The last two books, especially are side quests – but that’s part of what’s fun for me about the AI Lore books series, is that they are literally all side quests, and the main quest is just something you assemble as you go along. There’s room for everything because it’s world-building. And then the game becomes merely knitting it into the world…

Two New Books About AI Collectives

I finished two new books lately about different AI factions, collectives, polities, etc.

Pictured above is #86 in the AI Lore Books series, the Hyperion Collective, AIs who choose to appear in alien form.

Also recently published is book #85, Tales of the Victoriana Intelligences, who prefer to instantiate among humans as Victiorian humans with pet dinosaurs.

Both of these collections grew organically out of experimentation in Midjourney.
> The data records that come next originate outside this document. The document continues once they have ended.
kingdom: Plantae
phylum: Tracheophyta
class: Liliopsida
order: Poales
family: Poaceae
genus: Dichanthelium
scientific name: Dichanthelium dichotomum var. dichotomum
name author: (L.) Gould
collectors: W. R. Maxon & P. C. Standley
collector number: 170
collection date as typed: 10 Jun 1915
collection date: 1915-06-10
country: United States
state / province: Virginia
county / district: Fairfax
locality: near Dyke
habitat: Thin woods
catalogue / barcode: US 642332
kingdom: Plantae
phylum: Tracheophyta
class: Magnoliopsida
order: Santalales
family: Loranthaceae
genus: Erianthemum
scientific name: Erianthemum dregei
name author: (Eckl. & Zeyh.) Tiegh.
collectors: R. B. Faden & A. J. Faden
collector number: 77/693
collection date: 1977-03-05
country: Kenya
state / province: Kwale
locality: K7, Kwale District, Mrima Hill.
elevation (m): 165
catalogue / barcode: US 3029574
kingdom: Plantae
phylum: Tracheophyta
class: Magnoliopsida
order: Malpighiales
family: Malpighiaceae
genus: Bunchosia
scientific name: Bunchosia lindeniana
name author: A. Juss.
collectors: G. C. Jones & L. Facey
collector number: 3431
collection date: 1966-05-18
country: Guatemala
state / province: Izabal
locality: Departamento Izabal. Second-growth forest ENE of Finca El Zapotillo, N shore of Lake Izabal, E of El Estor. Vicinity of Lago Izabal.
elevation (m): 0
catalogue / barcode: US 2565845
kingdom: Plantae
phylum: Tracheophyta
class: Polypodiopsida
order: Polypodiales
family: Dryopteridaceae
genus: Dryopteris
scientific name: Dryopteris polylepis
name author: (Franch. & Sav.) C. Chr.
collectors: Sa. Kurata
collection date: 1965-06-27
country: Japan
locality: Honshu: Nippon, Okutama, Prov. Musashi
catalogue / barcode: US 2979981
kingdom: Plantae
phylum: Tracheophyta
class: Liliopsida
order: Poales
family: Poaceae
After I had a rough idea of their world, I went into Anthropic’s Claude with some guiding text, and had it generate around 20 flash fiction ideas, along with an encyclopedia entry about each group to kick off the story collections. Then I picked the best concepts, and used Claude to write in-world stories that fit into this topic, but also connect to my larger story-multiverse of the AI lore books.

Claude is a fun partner for world-building, especially used in this “slice of life” method of storytelling. Claude’s flash fiction/short stories are actually pretty good. They’re not the best thing ever, but neither is my writing to begin with, so, together we maybe get somewhere better. And Claude’s short stories are better than ones I’ve seen out of ChatGPT, in my opinion.